S stands for the support that is available to guide the rhythm of the game. This is where managers become important. But instead of managers, think of them as coaches who are there to provide a fast feedback loop to help improve day by day. In the quest for 0 percent management, this final piece—support—is critical.
The Best Managers are Coaches
In the world of games, the manager’s role isn’t to oversee. It’s to make coaching and support readily available so you can help each player in the rhythm of the game. You may be able to attain 0 percent old-school management, but your organization will always need coaches.
Why? Because no matter how clear your game is, everyone could do with a little help in learning how to play it better. The coach’s job is to curate the environment that allows people to co-create and help structure the game, and along the way to clear the blocks and enable the players to succeed.
The goal of any game is to create a rhythm that allows each person to get a little better each day, and coaches offer daily, reliable feedback to help players consistently improve. Great coaches ask great questions. They show the way forward and help their people play a better game. They’re not an auxiliary function of command and control. Instead, they become players in their own right. They have their own games to build and play, and they’re a critical component of producing results.
Coaches are also role models for good discipline, given that the games management system requires a certain level of discipline and accountability. Once the rules of the game are established, players have to feel the intrinsic motivation to keep playing. Coaches play a strategic role in running a good practice, and they support the team throughout the course of play.
The biggest resistance I experience when I introduce this concept to organizations is the idea that work must be serious, while games must be fun. According to genius of Swiss genetic epistemologist Jean Piaget, humans are all designed to play, we are game playing mammals, We’re wired to be collaborative game-players, solving problems and finding better solutions. Play is not frivolous; it’s a fundamental form of human development.
Ultimately, the goal of games is to teach people how to think. The best coaches don’t just teach their players how to play a specific game. They teach them how to create their own games. As players play more, their games become more complex, and more complex games develop higher-level thinking skills. When we’re winning together, we not only feel more effective, but we also feel more alive. That’s what drives people to achieve more.
What Game is Your Team Really Playing?
My friend John Bell, an ex-chief engineer for Toyota, once told me, “Everywhere I go, I see a lot of managers. I just don’t see a lot of management.” What he meant was that most managers play the role of overseer instead of coach.

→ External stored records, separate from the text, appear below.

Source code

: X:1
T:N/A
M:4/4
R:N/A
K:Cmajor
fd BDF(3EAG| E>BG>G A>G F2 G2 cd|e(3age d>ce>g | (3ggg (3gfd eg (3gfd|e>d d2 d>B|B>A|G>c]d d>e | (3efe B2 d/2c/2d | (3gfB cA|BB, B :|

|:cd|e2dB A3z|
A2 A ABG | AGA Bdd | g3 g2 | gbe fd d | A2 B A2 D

They’re more concerned with being taskmasters than developing task mastery, and they so rarely make the progress of their teams clear and visible, the very thing that keeps us in fast feedback and flow.
The secret of truly good management is being a coach, providing necessary support, and creating a learning environment where the seemingly mundane can be linked to a more exciting and meaningful purpose. That’s how you guide people to flow state and create focus, engagement, and communication.
As you embark on your quest for 0 percent management, ask yourself: What game is your team really playing? How clear are you on your goals, activities, measures, expectations, and support? And what could you be doing differently to help your employees see progress so they can get better and better, faster and faster?